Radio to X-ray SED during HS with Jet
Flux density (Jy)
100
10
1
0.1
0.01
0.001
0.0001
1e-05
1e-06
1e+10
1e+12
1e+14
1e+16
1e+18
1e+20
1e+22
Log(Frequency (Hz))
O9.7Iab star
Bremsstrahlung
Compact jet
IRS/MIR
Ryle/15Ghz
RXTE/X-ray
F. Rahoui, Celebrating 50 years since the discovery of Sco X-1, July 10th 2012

——————

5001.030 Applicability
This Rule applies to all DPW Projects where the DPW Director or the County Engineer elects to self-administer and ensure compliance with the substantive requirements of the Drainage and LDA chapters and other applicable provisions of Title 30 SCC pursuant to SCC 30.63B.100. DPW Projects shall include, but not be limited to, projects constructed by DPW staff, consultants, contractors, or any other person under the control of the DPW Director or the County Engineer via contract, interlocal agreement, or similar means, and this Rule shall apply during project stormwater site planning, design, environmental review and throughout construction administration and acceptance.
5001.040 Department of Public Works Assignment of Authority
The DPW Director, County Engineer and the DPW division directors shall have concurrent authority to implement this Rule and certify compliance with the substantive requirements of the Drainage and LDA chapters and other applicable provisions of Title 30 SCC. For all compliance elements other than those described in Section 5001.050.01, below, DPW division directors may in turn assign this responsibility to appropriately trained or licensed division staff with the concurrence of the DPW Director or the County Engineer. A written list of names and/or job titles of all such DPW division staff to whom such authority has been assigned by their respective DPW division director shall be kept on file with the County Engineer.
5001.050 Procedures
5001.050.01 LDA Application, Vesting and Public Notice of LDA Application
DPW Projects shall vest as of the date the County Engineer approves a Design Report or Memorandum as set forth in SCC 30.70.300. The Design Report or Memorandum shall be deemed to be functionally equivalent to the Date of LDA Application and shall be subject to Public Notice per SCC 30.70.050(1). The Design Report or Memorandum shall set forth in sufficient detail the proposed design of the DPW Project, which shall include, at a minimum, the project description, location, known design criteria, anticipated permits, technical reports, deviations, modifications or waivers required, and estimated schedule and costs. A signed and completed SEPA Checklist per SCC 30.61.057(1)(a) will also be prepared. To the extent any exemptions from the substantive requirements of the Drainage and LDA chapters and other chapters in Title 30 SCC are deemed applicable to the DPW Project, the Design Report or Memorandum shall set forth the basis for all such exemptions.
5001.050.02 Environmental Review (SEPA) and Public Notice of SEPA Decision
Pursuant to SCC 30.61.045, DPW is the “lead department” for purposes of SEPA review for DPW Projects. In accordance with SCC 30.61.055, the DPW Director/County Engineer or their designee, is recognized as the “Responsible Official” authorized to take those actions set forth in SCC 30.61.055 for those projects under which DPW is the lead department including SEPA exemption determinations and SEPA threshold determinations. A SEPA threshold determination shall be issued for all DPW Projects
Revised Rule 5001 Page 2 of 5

——————

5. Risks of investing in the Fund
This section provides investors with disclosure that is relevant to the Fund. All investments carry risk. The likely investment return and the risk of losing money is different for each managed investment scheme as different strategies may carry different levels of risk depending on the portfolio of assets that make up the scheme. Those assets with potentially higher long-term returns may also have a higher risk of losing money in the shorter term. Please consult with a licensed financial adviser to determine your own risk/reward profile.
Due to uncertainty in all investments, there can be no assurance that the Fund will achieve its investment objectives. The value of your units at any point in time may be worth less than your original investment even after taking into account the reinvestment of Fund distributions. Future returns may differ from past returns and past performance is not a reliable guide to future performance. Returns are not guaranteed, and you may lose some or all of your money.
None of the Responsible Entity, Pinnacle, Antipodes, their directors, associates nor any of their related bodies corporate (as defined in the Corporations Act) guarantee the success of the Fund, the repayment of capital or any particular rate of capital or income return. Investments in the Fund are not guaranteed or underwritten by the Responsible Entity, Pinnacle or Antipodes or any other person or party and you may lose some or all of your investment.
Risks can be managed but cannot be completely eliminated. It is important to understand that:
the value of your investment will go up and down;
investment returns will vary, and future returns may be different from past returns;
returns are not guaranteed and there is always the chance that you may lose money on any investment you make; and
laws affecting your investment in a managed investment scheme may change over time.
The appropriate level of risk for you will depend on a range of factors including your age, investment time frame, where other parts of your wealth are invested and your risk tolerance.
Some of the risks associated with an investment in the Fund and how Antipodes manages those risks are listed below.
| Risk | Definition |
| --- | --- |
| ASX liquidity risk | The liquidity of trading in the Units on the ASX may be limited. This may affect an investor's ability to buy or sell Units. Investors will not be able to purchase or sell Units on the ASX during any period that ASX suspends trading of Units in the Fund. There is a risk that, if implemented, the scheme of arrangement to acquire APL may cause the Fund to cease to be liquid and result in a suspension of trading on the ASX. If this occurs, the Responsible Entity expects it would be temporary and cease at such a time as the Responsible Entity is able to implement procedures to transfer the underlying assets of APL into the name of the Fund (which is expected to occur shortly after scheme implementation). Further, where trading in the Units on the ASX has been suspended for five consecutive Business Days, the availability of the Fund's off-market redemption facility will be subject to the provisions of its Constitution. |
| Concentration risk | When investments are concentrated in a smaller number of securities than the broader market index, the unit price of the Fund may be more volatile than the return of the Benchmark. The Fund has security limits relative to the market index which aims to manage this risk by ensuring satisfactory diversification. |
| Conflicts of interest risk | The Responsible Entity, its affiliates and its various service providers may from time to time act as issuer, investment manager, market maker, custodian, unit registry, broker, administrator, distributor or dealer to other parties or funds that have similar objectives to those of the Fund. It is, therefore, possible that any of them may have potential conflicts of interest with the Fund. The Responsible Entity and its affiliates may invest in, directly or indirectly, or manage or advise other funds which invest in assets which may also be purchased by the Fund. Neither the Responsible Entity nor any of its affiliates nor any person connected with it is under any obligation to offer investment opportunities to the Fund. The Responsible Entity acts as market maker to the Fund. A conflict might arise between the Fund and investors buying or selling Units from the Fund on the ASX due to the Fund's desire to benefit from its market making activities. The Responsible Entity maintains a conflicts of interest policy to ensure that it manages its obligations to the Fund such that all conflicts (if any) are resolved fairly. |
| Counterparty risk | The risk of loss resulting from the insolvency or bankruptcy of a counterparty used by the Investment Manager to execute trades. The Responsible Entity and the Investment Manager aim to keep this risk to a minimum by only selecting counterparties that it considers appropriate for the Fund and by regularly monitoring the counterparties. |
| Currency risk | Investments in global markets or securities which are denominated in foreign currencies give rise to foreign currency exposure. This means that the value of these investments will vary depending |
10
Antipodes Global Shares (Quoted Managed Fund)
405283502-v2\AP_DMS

——————

Problem requirements
Return each line of the data above that includes the word "guaranteed".

Response to this exercise
Due to uncertainty in all investments, there can be no assurance that the Fund will achieve its investment objectives. The value of your units at any point in time may be worth less than your original investment even after taking into account the reinvestment of Fund distributions. Future returns may differ from past returns and past performance is not a reliable guide to future performance. Returns are not guaranteed, and you may lose some or all of your money.
None of the Responsible Entity, Pinnacle, Antipodes, their directors, associates nor any of their related bodies corporate (as defined in the Corporations Act) guarantee the success of the Fund, the repayment of capital or any particular rate of capital or income return. Investments in the Fund are not guaranteed or underwritten by the Responsible Entity, Pinnacle or Antipodes or any other person or party and you may lose some or all of your investment.
returns are not guaranteed and there is always the chance that you may lose money on any investment you make; and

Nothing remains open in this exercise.